*Exercise requirements*
Search the data for "essential" and copy every matching line.

(Data extracts)

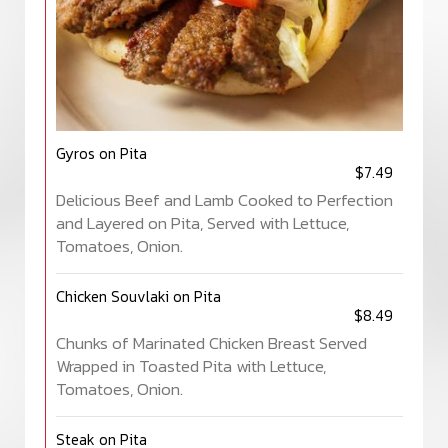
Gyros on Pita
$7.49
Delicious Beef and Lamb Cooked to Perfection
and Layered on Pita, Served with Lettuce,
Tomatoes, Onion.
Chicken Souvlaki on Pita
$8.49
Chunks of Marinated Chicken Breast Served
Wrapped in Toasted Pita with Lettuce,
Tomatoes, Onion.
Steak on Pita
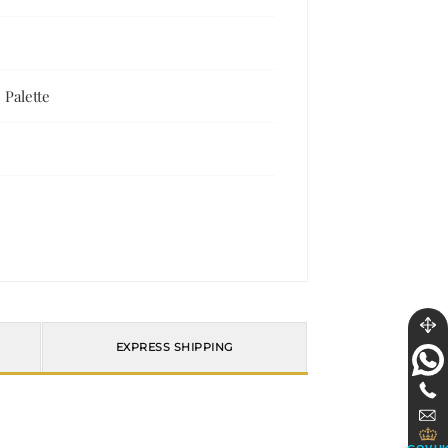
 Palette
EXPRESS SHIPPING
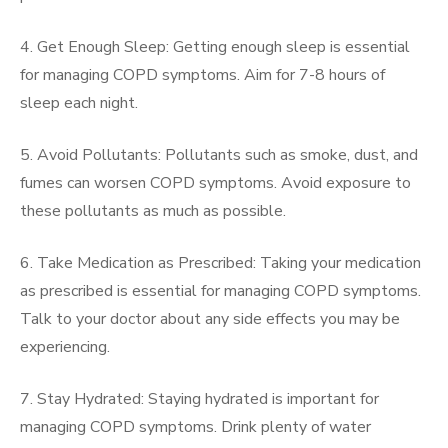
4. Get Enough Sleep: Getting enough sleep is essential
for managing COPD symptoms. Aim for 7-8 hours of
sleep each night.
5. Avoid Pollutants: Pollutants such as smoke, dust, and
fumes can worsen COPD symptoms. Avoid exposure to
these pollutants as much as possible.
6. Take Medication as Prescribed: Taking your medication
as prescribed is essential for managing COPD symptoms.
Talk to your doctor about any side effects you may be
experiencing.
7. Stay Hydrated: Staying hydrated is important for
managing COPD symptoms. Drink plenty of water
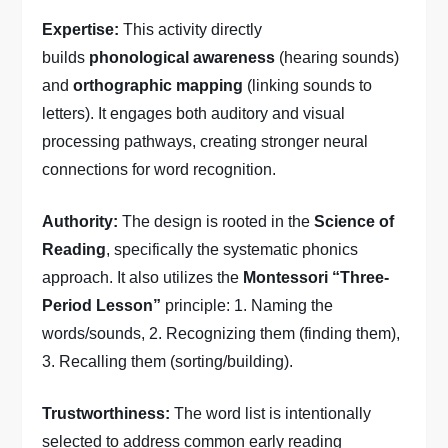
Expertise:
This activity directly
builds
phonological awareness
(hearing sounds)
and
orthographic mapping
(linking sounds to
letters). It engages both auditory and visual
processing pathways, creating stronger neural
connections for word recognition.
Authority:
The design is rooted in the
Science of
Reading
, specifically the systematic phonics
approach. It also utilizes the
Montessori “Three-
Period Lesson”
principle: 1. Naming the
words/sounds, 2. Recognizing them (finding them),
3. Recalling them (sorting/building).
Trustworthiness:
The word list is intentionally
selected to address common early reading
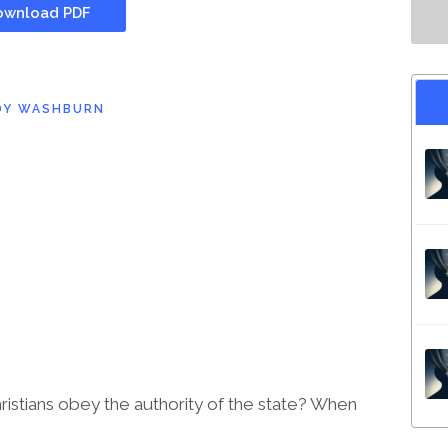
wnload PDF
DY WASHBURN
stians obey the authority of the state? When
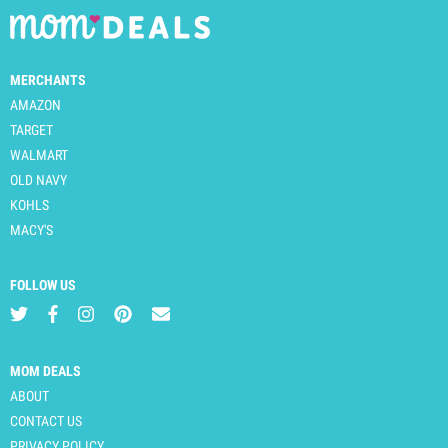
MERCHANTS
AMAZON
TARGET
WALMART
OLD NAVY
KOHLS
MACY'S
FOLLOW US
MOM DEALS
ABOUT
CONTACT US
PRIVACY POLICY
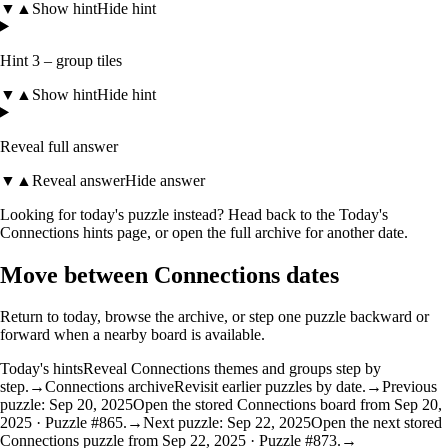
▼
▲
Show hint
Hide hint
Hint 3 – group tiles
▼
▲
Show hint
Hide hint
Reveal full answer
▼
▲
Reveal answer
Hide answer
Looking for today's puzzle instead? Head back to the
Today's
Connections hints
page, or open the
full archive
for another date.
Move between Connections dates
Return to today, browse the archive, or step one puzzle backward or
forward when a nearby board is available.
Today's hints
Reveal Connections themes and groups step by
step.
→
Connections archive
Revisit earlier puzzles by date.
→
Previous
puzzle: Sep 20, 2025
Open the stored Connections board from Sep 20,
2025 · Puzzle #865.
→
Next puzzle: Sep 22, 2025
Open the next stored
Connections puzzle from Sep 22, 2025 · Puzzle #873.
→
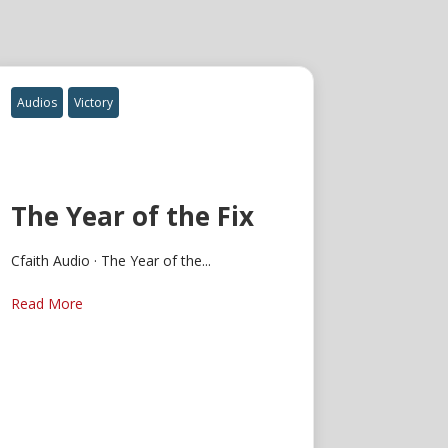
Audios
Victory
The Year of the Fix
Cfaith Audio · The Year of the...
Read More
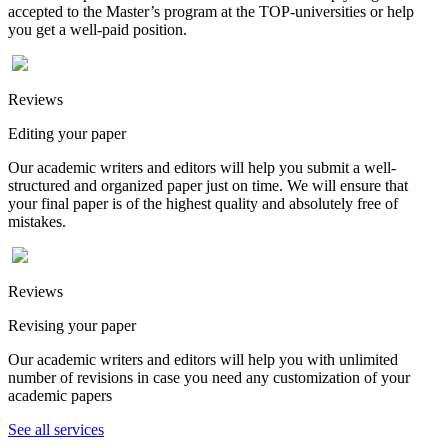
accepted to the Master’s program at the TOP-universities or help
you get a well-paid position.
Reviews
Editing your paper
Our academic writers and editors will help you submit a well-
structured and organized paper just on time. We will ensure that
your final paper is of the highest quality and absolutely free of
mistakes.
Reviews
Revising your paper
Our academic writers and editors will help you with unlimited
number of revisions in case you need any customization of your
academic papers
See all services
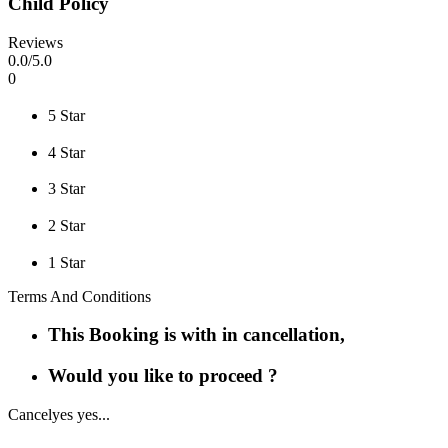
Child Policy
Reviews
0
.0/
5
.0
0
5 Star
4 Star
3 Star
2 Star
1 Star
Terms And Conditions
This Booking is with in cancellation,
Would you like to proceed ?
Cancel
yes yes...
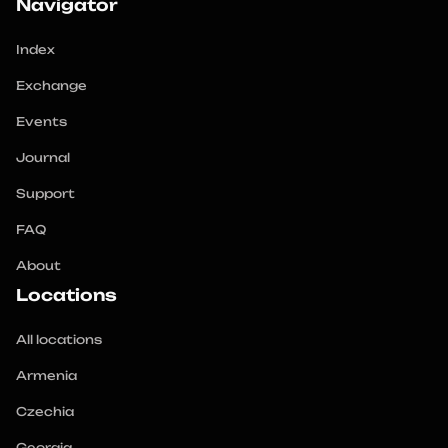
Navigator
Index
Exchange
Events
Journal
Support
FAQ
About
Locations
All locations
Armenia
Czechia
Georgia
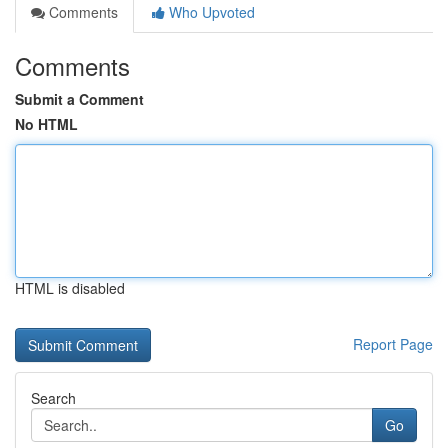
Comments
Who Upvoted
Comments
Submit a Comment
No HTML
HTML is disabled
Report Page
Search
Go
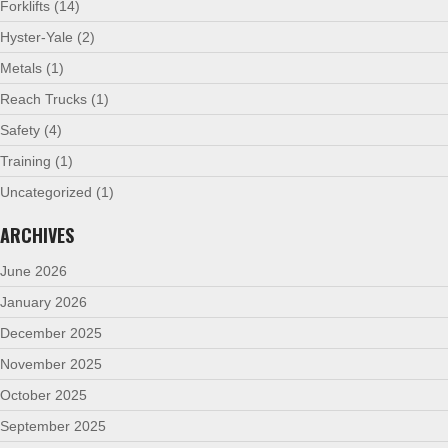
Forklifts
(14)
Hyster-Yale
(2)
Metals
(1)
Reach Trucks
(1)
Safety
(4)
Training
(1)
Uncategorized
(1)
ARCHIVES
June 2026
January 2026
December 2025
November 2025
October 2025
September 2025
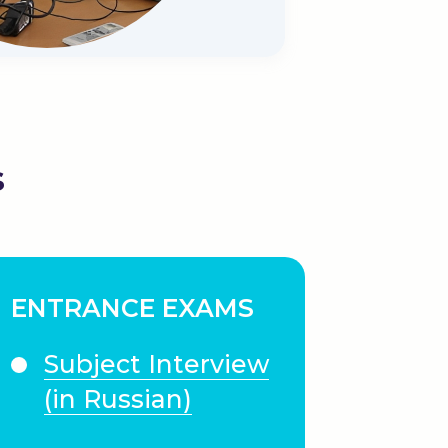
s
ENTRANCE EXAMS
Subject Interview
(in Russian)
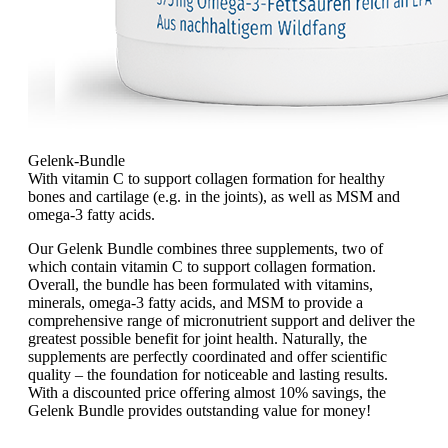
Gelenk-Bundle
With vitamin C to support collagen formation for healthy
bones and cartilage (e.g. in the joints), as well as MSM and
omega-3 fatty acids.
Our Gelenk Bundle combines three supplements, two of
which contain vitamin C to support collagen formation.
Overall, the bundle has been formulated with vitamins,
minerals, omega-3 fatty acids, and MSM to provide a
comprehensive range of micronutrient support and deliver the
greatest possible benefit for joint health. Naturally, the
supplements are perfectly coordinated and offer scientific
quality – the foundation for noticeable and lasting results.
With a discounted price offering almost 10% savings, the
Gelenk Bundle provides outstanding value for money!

(End Data extracts)

*Answer to this problem*
4. Get Enough Sleep: Getting enough sleep is essential
as prescribed is essential for managing COPD symptoms.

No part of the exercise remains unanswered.